On Tue, Mar 2, 2021 at 8:22 AM Lorenz Bauer <[email protected]> wrote:
>
> On Tue, 2 Mar 2021 at 02:37, Cong Wang <[email protected]> wrote:
>
> ...
> > static inline void sk_psock_restore_proto(struct sock *sk,
> > struct sk_psock *psock)
> > {
> > sk->sk_prot->unhash = psock->saved_unhash;
>
> Not related to your patch set, but why do an extra restore of
> sk_prot->unhash here? At this point sk->sk_prot is one of our tcp_bpf
> / udp_bpf protos, so overwriting that seems wrong?
Good catch. It seems you are right, but I need a double check. And
yes, it is completely unrelated to my patch, as the current code has
the same problem.
>
> > - if (inet_csk_has_ulp(sk)) {
> > - tcp_update_ulp(sk, psock->sk_proto,
> > psock->saved_write_space);
> > - } else {
> > - sk->sk_write_space = psock->saved_write_space;
> > - /* Pairs with lockless read in sk_clone_lock() */
> > - WRITE_ONCE(sk->sk_prot, psock->sk_proto);
> > - }
> > + if (psock->saved_update_proto)

**MATERIAL SUPPLIED**
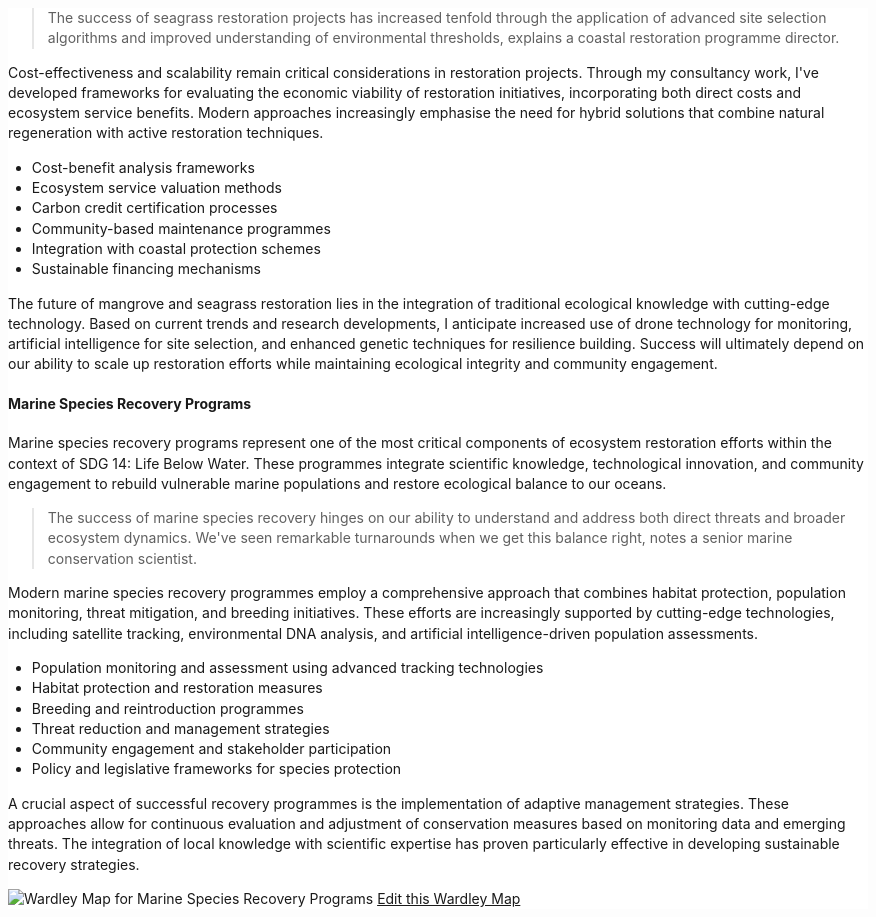 > The success of seagrass restoration projects has increased tenfold through the application of advanced site selection algorithms and improved understanding of environmental thresholds, explains a coastal restoration programme director.

Cost-effectiveness and scalability remain critical considerations in restoration projects. Through my consultancy work, I've developed frameworks for evaluating the economic viability of restoration initiatives, incorporating both direct costs and ecosystem service benefits. Modern approaches increasingly emphasise the need for hybrid solutions that combine natural regeneration with active restoration techniques.

- Cost-benefit analysis frameworks
- Ecosystem service valuation methods
- Carbon credit certification processes
- Community-based maintenance programmes
- Integration with coastal protection schemes
- Sustainable financing mechanisms

The future of mangrove and seagrass restoration lies in the integration of traditional ecological knowledge with cutting-edge technology. Based on current trends and research developments, I anticipate increased use of drone technology for monitoring, artificial intelligence for site selection, and enhanced genetic techniques for resilience building. Success will ultimately depend on our ability to scale up restoration efforts while maintaining ecological integrity and community engagement.



#### <a id="marine-species-recovery-programs"></a>Marine Species Recovery Programs

Marine species recovery programs represent one of the most critical components of ecosystem restoration efforts within the context of SDG 14: Life Below Water. These programmes integrate scientific knowledge, technological innovation, and community engagement to rebuild vulnerable marine populations and restore ecological balance to our oceans.

> The success of marine species recovery hinges on our ability to understand and address both direct threats and broader ecosystem dynamics. We've seen remarkable turnarounds when we get this balance right, notes a senior marine conservation scientist.

Modern marine species recovery programmes employ a comprehensive approach that combines habitat protection, population monitoring, threat mitigation, and breeding initiatives. These efforts are increasingly supported by cutting-edge technologies, including satellite tracking, environmental DNA analysis, and artificial intelligence-driven population assessments.

- Population monitoring and assessment using advanced tracking technologies
- Habitat protection and restoration measures
- Breeding and reintroduction programmes
- Threat reduction and management strategies
- Community engagement and stakeholder participation
- Policy and legislative frameworks for species protection

A crucial aspect of successful recovery programmes is the implementation of adaptive management strategies. These approaches allow for continuous evaluation and adjustment of conservation measures based on monitoring data and emerging threats. The integration of local knowledge with scientific expertise has proven particularly effective in developing sustainable recovery strategies.



![Wardley Map for Marine Species Recovery Programs](https://images.wardleymaps.ai/map_3cf624a4-5b32-4337-9d89-9aeeb71fc606.png)
[Edit this Wardley Map](https://create.wardleymaps.ai/#clone:e9ac315c0e55146e43)
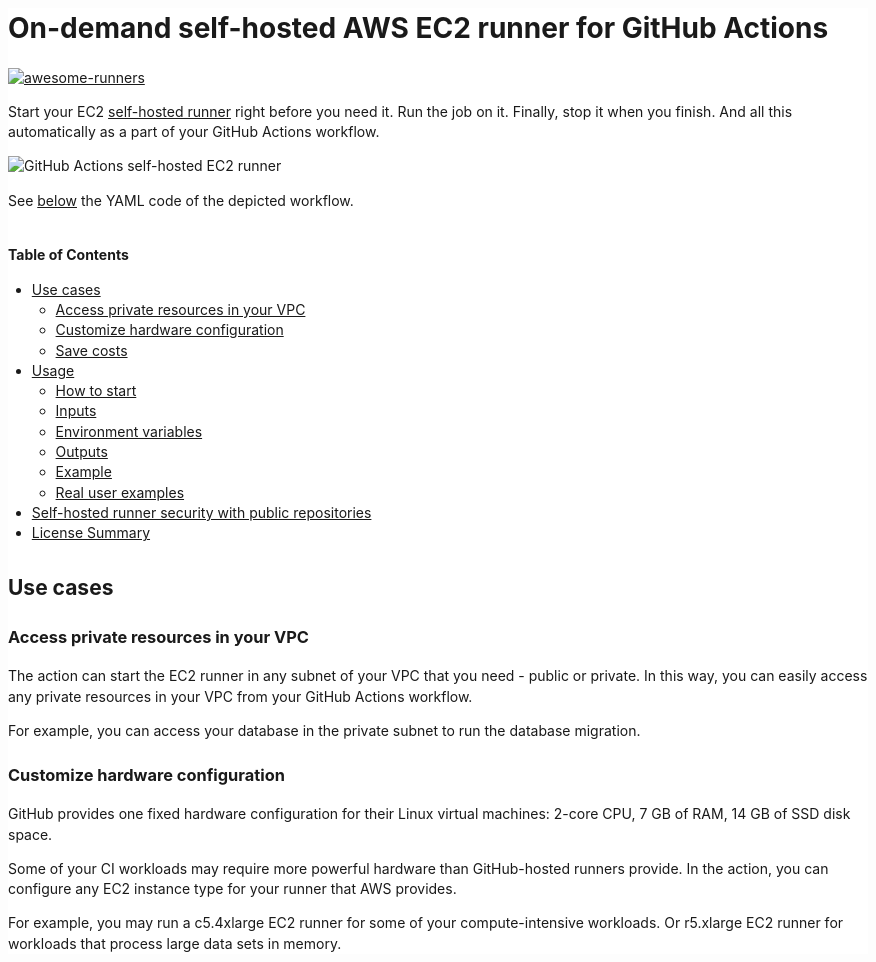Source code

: # On-demand self-hosted AWS EC2 runner for GitHub Actions

[![awesome-runners](https://img.shields.io/badge/listed%20on-awesome--runners-blue.svg)](https://github.com/jonico/awesome-runners)

Start your EC2 [self-hosted runner](https://docs.github.com/en/free-pro-team@latest/actions/hosting-your-own-runners) right before you need it.
Run the job on it.
Finally, stop it when you finish.
And all this automatically as a part of your GitHub Actions workflow.

![GitHub Actions self-hosted EC2 runner](docs/images/github-actions-summary.png)

See [below](#example) the YAML code of the depicted workflow. <br><br>

**Table of Contents**

- [Use cases](#use-cases)
  - [Access private resources in your VPC](#access-private-resources-in-your-vpc)
  - [Customize hardware configuration](#customize-hardware-configuration)
  - [Save costs](#save-costs)
- [Usage](#usage)
  - [How to start](#how-to-start)
  - [Inputs](#inputs)
  - [Environment variables](#environment-variables)
  - [Outputs](#outputs)
  - [Example](#example)
  - [Real user examples](#real-user-examples)
- [Self-hosted runner security with public repositories](#self-hosted-runner-security-with-public-repositories)
- [License Summary](#license-summary)

## Use cases

### Access private resources in your VPC

The action can start the EC2 runner in any subnet of your VPC that you need - public or private.
In this way, you can easily access any private resources in your VPC from your GitHub Actions workflow.

For example, you can access your database in the private subnet to run the database migration.

### Customize hardware configuration

GitHub provides one fixed hardware configuration for their Linux virtual machines: 2-core CPU, 7 GB of RAM, 14 GB of SSD disk space.

Some of your CI workloads may require more powerful hardware than GitHub-hosted runners provide.
In the action, you can configure any EC2 instance type for your runner that AWS provides.

For example, you may run a c5.4xlarge EC2 runner for some of your compute-intensive workloads.
Or r5.xlarge EC2 runner for workloads that process large data sets in memory.
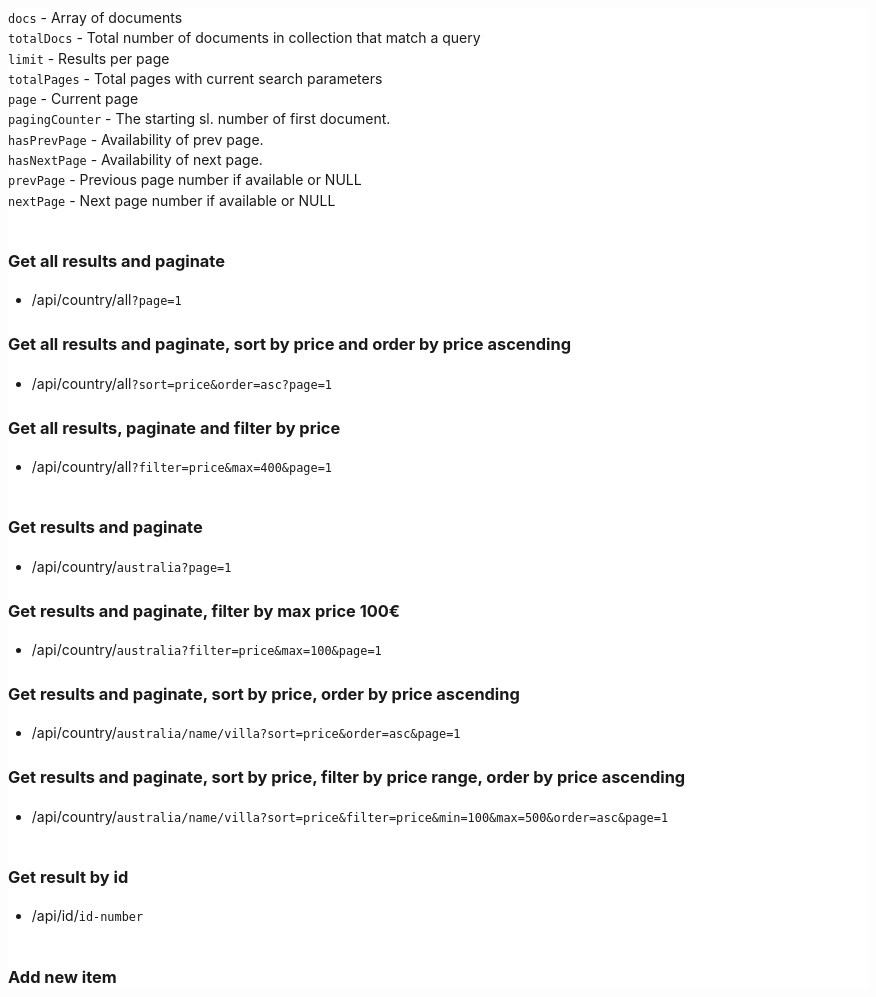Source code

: `docs` - Array of documents  
 `totalDocs` - Total number of documents in collection that match a query  
 `limit` - Results per page  
 `totalPages` - Total pages with current search parameters  
 `page` - Current page  
 `pagingCounter` - The starting sl. number of first document.  
 `hasPrevPage` - Availability of prev page.  
 `hasNextPage` - Availability of next page.  
 `prevPage` - Previous page number if available or NULL  
 `nextPage` - Next page number if available or NULL

#

### Get all results and paginate

- /api/country/all`?page=1`

### Get all results and paginate, sort by price and order by price ascending

- /api/country/all`?sort=price&order=asc?page=1`

### Get all results, paginate and filter by price

- /api/country/all`?filter=price&max=400&page=1`

#

### Get results and paginate

- /api/country/`australia?page=1`

### Get results and paginate, filter by max price 100€

- /api/country/`australia?filter=price&max=100&page=1`

### Get results and paginate, sort by price, order by price ascending

- /api/country/`australia/name/villa?sort=price&order=asc&page=1`

### Get results and paginate, sort by price, filter by price range, order by price ascending

- /api/country/`australia/name/villa?sort=price&filter=price&min=100&max=500&order=asc&page=1`

#

### Get result by id

- /api/id/`id-number`

#

### Add new item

**EXERCISE GOAL**
Pick up the email thread on sk_psock_restore_proto from the point where it stops and carry it forward.

**EXERCISE RESPONSE**
> > + psock->saved_update_proto(sk, true);
> > }
> >
> > static inline void sk_psock_set_state(struct sk_psock *psock,
> > diff --git a/include/net/sock.h b/include/net/sock.h
> > index 636810ddcd9b..0e8577c917e8 100644
> > --- a/include/net/sock.h
> > +++ b/include/net/sock.h
> > @@ -1184,6 +1184,9 @@ struct proto {
> > void (*unhash)(struct sock *sk);
> > void (*rehash)(struct sock *sk);
> > int (*get_port)(struct sock *sk, unsigned short
> > snum);
> > +#ifdef CONFIG_BPF_SYSCALL
> > + int (*update_proto)(struct sock *sk, bool
> > restore);
>
> Kind of a nit, but this name suggests that the callback is a lot more
> generic than it really is. The only thing you can use it for is to
> prep the socket to be sockmap ready since we hardwire sockmap_unhash,
> etc. It's also not at all clear that this only works if sk has an
> sk_psock associated with it. Calling it without one would crash the
> kernel since the update_proto functions don't check for !sk_psock.
>
> Might as well call it install_sockmap_hooks or something and have a
> valid sk_psock be passed in to the callback. Additionally, I'd prefer
For the name, sure, I am always open to better names. Not sure if
'install_sockmap_hooks' is a good name, I also want to express we
are overriding sk_prot. How about 'psock_update_sk_prot'?
> if the function returned a struct proto * like it does at the moment.
> That way we keep sk->sk_prot manipulation confined to the sockmap code
> and don't have to copy paste it into every proto.
Well, TCP seems too special to do this, as it could call tcp_update_ulp()
to update the proto.
>
> > diff --git a/net/core/sock_map.c b/net/core/sock_map.c
> > index 3bddd9dd2da2..13d2af5bb81c 100644
> > --- a/net/core/sock_map.c
> > +++ b/net/core/sock_map.c
> > @@ -184,26 +184,10 @@ static void sock_map_unref(struct sock *sk, void
> > *link_raw)
> >
> > static int sock_map_init_proto(struct sock *sk, struct sk_psock *psock)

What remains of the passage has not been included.